Стояло лето. Косили, поглядывая на небо, и косьба не лежала к рукам. Поставив стог, тут же представляли себе, как по зиме, с приходом татарвы, займется он ярким полымем, обращая на ничто труды селянина. И потому и работалось нынче с каким-то озлоблением, без радости, без того светлого, вековечного и высокого чувства, с коим выходит на покос русский человек. И бабы ворошили сено нонече в ежеденном, не в праздничном, как всегда, и мужики, вздымая виловатою рассохой беремя сена на стог, не переговаривали весело, а мертво молчали или, напротив, взрывались неподобною бранью, почасту приправляя работу соленым словом – в Бога и в мать. И бабы, слыша охальное, только тверже поджимали губы да супились, не унимая яро и молча ворочавших работу мужиков. Вдосталь разоренная Юрием тверская земля готовилась к новому раззору, и уже мыслили: где и как зарывать хлеб, где отрыть загодя землянки в лесу, куда угонять скот – ежели что.
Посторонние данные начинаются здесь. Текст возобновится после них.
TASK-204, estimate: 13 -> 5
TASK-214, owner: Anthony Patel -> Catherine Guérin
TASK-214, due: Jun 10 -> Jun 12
Старики вспоминали Дюденеву рать, терпеливо и долго молились – пронес бы Господь беду! И Михаил, проезжая деревнями, ловил молчаливые ждущие взгляды, чуял кожей мольбу земли содеять что-нибудь, не попустить, оберечь от гибели и погрома.
Как-то после очередной думы он удержал старого своего боярина, Александра Марковича. Давеча толковали о новгородцах, и Михаилу захотелось вдосталь дотолковать о делах днешних и давешних со своим бессменным послом. Вспомнил Михаил и решился спросить вновь о том, о чем когда-то повестил ему Александр Маркович, воротясь из Новгорода вместе с покойным Бороздиным. (Старый воевода умер два года тому назад, и место его в думе заступил сын его, Тимофей Бороздин.)
Александр Маркович с горечью оглядывал своего князя, непривычно тихого и смиренного в этот вечерний час, когда летние сумерки уже наполнили княжую горницу, но еще не зажигали огня, и потому лицо Михаила, одетое тенью, казалось голубовато-бледным, словно бы даже прозрачным в затухающих струях заката.
– Я хочу понять! – сказал, пошевелясь, Михаил. – Закамское серебро? Корысть? Торговые пошлины? Земли? Соль? Но ведь жизнь – дороже соли и серебра, а отдают жизни, и – за разом раз, вновь и вновь! Ты был там! Толковал с ними! Объясни! Или они не знают, что пропадет Русь и им пропасти тою ж порой? Что распадись земля на уделы, и вороги тотчас одолеют нас поодинке, а там сотрут даже и имя наше со скрижалей сущих языков земли? Что их серебром хранима Русь до часу и сами они хранимы? Не им ли, что ни год, приходит отбивать то свею, то ордынских рыцарей, то датских немцев? И хватит ли им сил без великого князя владимирского?